── AUSGANGSTEXT
Vielleicht dass Frauen im Durchschnitt nicht so doof sind, einen Großteil ihres sozialen Lebens aufzugeben und was noch alles dazu kommt. Ich sehe es an meinem Vater und zum Teil an meiner Mutter, was es heißt in einer Führungsposition zu sein. Das ist kein Leben, was ich für mich wollen würde. Ich verstehe nicht mal warum, dass irgendjemand wollen würde.
ZitatIch glaube ich habe noch NIE mitbekommen, dass jemand bewusst falsch behauptet, Frauen würden für denselben Job 20% weniger Gehalt kriegen. Wenn überhaupt, dann steht mal in einem schlampigen Facebookbeitrag oder Tweet, dass Frauen immer noch sogar für denselben Job weniger bezahlt werden (wo man implizit den bereinigten GPG meint) und in einem anderen Satz, dass der GPG insgesamt bei 20% liegt oder so.
────
── BEREITGESTELLTE DATENSÄTZE
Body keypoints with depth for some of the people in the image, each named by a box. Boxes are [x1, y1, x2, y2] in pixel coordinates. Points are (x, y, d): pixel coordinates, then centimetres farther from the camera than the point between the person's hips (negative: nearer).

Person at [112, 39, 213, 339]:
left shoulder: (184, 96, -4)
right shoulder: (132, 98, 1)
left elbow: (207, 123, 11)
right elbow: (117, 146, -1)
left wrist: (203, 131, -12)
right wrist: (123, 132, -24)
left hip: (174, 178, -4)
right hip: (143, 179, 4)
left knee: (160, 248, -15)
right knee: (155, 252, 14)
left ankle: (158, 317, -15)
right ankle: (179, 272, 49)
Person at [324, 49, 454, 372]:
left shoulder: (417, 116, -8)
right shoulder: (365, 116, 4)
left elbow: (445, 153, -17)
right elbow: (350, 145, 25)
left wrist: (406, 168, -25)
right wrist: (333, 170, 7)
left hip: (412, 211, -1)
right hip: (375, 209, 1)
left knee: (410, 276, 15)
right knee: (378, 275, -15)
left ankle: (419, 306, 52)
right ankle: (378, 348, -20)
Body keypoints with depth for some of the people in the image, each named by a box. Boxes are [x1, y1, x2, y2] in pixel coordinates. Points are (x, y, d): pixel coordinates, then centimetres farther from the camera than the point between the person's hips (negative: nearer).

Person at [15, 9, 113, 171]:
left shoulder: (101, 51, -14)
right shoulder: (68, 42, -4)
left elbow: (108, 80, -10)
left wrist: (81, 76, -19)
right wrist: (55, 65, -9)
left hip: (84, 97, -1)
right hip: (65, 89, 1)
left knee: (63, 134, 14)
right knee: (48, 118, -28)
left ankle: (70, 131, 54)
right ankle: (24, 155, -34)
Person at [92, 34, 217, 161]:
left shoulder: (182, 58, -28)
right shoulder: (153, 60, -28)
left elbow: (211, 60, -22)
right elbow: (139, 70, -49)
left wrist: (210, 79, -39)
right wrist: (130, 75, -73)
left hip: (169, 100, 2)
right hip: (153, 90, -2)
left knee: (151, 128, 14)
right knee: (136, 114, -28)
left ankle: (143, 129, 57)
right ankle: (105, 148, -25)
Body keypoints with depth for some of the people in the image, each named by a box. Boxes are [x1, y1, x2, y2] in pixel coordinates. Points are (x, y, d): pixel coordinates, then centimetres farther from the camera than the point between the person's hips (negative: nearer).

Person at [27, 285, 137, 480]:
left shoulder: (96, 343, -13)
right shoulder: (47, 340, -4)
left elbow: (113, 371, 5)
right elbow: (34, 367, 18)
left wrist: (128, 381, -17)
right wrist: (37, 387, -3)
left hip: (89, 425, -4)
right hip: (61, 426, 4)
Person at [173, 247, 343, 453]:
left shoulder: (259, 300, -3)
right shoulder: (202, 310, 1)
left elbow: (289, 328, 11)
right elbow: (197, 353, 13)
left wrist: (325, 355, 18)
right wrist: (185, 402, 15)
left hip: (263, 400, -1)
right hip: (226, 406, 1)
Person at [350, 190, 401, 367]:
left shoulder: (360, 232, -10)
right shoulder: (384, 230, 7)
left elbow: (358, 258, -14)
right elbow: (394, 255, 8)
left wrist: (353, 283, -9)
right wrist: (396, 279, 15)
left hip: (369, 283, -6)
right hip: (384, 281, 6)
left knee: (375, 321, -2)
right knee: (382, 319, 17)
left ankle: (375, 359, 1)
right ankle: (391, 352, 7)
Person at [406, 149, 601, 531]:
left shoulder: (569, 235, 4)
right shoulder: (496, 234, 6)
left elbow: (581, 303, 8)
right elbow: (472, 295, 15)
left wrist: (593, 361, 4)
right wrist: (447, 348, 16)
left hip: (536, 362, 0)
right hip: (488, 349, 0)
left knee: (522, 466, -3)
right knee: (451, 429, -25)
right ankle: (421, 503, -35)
────
AUFGABEN —
1. Geben Sie den Ausgangstext von „ZitatIch glaube ich" bis einschließlich „liegt oder so." wortgetreu wieder.
2. Prüfen Sie, ob die folgenden Aussagen mit dem Ausgangstext übereinstimmen, und antworten Sie jeweils mit Ja oder Nein samt der entscheidenden Textstelle im genauen Wortlaut.
(a) Ein Leben in einer Führungsposition wäre für die schreibende Person erstrebenswert.
(b) Am Beispiel des Vaters wird erkennbar, was es heißt, in einer Führungsposition zu sein.
(c) Als Ort einer solchen Aussage zum Gehalt wird ein Zeitungsartikel genannt.

ERWARTETE ANTWORTEN —
1.
ZitatIch glaube ich habe noch NIE mitbekommen, dass jemand bewusst falsch behauptet, Frauen würden für denselben Job 20% weniger Gehalt kriegen. Wenn überhaupt, dann steht mal in einem schlampigen Facebookbeitrag oder Tweet, dass Frauen immer noch sogar für denselben Job weniger bezahlt werden (wo man implizit den bereinigten GPG meint) und in einem anderen Satz, dass der GPG insgesamt bei 20% liegt oder so.

2.
(a) Nein: „Das ist kein Leben, was ich für mich wollen würde."
(b) Ja: „Ich sehe es an meinem Vater und zum Teil an meiner Mutter, was es heißt in einer Führungsposition zu sein."
(c) Nein: „dann steht mal in einem schlampigen Facebookbeitrag oder Tweet"